Could you really name a touch enabled Tablet to me without searching?
I don't know the name of it, but I know that everyone at my doctor's office has one.
is also that nifty little stat about Apple being the worlds largest Tablet seller after their first day, so when it really comes down to it, they are the first.
Huh? Being bigger than those preceding you makes you the first? What?
Apple when someone tells them "well Google has been working on this for 2 years!" and simply remember that Apple did it first...
I guess you're really a fanboy and believe this. But for those of us who have been watching the computer industry, tablets have been around for quite some time. Microsoft had a version of XP -- a now-discontinued OS -- for them. If you Google for "tablet pc windows xp", the first link you come to -- at Microsoft -- is a page that says it's been retired. Apple has missed at least one whole product cycle already.
Not being able to name a previous tablet computer has more to do with their lack of the iPad's heavy marketing. I'd imagine most of us would have similar trouble naming desktop PCs for the same reason.
Maybe that's partly why Apple is having so much more success with their tablet: they're not trying to sell a virtually unknown type of product as a commodity.
I'd be disappointed if they weren't. Unfortunately, it seems like this will be based on Android as opposed to ChromeOS. After playing with ChromeOS on a Dell Mini for a while, I can say that it is just screaming for a tablet to put it on. Choosing Android is probably the smart thing in order to get apps on it, but I'd love a Chrome tablet.
Android is for touch screens. Chrome OS is for netbooks. A Chrome OS tablet would be a bad idea. An Android netbook would also be a bad idea. They're built around different input methods.
Is there a business reason behind playing catch up in big companies? I understand there's a market opporunity, but so many of these "copy cat" products fail to live up to their potential simply because they are side projects (especially something like this to Google). It seems this is quite a trend for Palm, MS, Google and other megacorps and it rarely turns out well.
>Is there a business reason behind playing catch up in big companies?
Yes, it's called "letting other companies subsidize your market research". I don't know that the copy cats are really failing to live up to anything. I'd say that android is a glowing success.
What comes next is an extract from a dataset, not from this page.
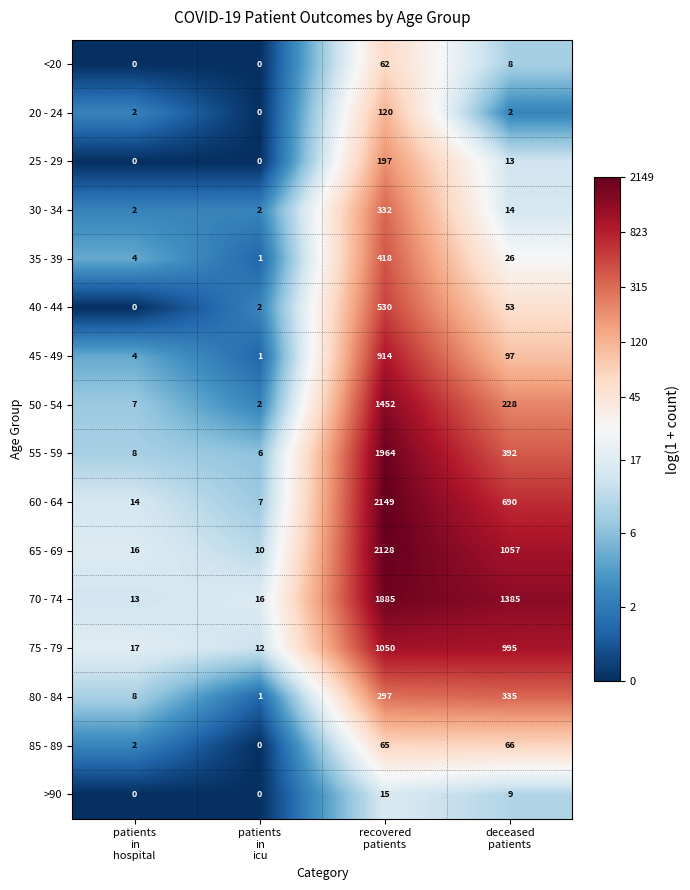

Which series has the largest total across all categories?

70 - 74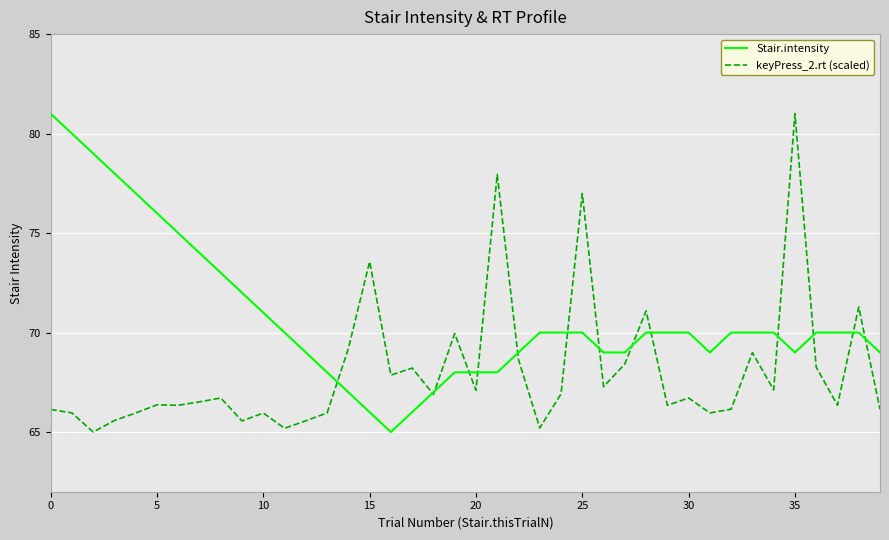

Which series has the largest total across all categories?

Stair.intensity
Not only that, but if google builds and android-based tablet, it might force apple to de-suckify the iPad. Competition is good for everybody including the companies that are competing; it incubates innovation.
"It seems this is quite a trend for Palm, MS, Google and other megacorps and it rarely turns out well."
Windows, Google web search, Office, XBox, Google Maps, GMail, and many other big successful products started out in markets that were initially defined and led by competitors.
Why wouldn't you? Paid-for apps have been available for over a year now on the Android Market, assuming you live in a region where Google can take payments from...
I don't know anybody with an Android phone, so I will ask: so you can have a phone experience without ads all over the place? I just assumed that you might have ads here and there, since that is Google's business model.
I don't remember the last time I saw ads on my nexus phone. I think I had an app once months ago that had in app ads but that's the only one that comes to mind. IME they are far from the norm on the phone.
I certainly hope so. The Nexus one is an absolutely awesome phone. Not to mention it completely re-set the expectation bar for the various Android handset manufacturer. (witness how most of the Android handset's announced post-nexus one have snapdragon processors and specs very similar to the nexus).